CCSS Are Based on Shaky Assumptions
- Assumes — without proof– that Common Core State Standards (CCSS) are the best standards.
- Assumes national standards are the route to superior academic and economic performance.
- No linkage has been found between national standards and economic development in other nations.
CCSS Are the Opposite of Local Control
- Public schools have long been guided by principle that those closest to a problem are able to make the best decisions. But under CCSS, more control moves to Washington.
- Local control encourages civic involvement and ensures good educational outcomes.
- “Top down” standards and testing ensure less local involvement.
- CCSS requires states to adopt at 85 percent of the standards. There can be no variation.
- In doing so, local communities surrender the ability to make key decisions about education
CCSS Are Not Rigorous
- Academic experts contend CCSS are not uniformly rigorous or internationally benchmarked.
- Goal of “college readiness” defined as “prepared to enter nonselective community colleges.”

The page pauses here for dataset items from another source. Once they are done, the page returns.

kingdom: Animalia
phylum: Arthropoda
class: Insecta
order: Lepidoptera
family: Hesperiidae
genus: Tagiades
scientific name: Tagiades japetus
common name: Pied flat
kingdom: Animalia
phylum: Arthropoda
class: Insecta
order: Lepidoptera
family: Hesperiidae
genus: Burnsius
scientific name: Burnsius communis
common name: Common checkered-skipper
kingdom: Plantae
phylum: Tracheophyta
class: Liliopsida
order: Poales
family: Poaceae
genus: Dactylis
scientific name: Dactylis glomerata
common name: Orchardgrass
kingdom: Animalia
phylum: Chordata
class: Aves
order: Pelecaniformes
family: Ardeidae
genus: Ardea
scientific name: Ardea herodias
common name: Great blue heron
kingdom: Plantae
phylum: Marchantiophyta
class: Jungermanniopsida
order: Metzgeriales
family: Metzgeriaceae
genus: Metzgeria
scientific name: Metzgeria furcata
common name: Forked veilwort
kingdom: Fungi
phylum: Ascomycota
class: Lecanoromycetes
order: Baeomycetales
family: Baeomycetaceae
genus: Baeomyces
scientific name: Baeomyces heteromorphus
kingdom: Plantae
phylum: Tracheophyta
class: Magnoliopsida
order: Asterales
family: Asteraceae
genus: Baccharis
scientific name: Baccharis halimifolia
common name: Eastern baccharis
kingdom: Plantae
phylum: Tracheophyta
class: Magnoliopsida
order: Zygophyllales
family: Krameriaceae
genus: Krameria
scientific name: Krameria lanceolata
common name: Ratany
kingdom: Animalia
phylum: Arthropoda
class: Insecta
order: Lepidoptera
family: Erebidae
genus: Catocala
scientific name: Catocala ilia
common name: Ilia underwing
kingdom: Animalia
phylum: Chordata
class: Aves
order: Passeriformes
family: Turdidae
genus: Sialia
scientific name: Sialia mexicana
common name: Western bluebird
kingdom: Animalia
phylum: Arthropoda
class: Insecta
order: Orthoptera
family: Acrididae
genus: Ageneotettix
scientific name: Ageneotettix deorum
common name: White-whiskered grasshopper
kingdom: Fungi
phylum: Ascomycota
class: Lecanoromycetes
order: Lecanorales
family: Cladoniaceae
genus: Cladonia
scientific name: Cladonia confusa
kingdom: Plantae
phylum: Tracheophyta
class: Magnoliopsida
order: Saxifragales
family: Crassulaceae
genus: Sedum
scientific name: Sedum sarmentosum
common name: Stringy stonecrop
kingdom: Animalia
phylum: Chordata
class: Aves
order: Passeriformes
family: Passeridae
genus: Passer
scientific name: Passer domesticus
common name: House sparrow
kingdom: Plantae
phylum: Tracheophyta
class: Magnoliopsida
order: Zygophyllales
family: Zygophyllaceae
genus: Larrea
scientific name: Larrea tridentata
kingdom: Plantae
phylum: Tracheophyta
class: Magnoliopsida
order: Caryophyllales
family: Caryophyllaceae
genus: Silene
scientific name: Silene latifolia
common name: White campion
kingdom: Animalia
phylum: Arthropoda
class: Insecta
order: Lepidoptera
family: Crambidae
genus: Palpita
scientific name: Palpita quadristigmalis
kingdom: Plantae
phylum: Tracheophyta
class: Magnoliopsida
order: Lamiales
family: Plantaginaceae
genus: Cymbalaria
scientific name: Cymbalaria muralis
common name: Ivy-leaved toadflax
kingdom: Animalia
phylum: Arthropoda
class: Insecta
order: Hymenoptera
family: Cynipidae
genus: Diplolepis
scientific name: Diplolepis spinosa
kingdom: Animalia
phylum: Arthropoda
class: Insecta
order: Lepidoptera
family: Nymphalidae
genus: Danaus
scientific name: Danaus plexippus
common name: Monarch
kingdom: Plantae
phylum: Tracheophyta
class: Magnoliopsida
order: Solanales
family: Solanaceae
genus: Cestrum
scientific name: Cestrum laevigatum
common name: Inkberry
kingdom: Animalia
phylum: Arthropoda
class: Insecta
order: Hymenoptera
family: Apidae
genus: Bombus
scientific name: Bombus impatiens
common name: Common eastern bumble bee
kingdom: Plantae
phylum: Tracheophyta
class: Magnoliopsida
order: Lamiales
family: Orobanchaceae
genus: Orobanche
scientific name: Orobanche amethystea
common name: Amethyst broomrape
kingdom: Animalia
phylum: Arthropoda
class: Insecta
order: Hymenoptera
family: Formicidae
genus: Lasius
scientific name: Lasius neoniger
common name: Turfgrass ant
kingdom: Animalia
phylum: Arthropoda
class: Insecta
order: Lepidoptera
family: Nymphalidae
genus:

- English language arts standards de-emphasize classic literature in favor of “informational texts.”
- Algebra I’s placement in Grade 9 ensures most students will not have calculus in high school.
- Stanford Professor James Milgram: Math standards will put students two years behind the nations with which we compete.
CCSS Were Not Developed by the States
- CCSS developed not by local officials but by two professional trade associations.
- Work to write the standards was financed largely by private foundations.
- CCSS is a massive overhaul of public education. Yet there was no public vetting of standards. Journalists were refused records of meetings, were told that CCSS committees were not subject to public records law.
CCSS Change Governance of Education
- Standards are owned and copyrighted by nongovernmental organizations (i.e., National
Governors Association and Council of Chief State School Officers).
- Entities who own the standards are not accountable to parents or students; that leads to diminished
parental and state rights.
- National study estimates CCSS implementation over7 years will cost $16 billion.
- The Pioneer Institute estimates North Carolina will spend approximately $525 million to
implement CCSS over the same time period.
- Who pays? Up to now, Race to the Top funds have been used for CCSS. Grant expires in 2014. No additional federal money has been allocated by the state or local school districts.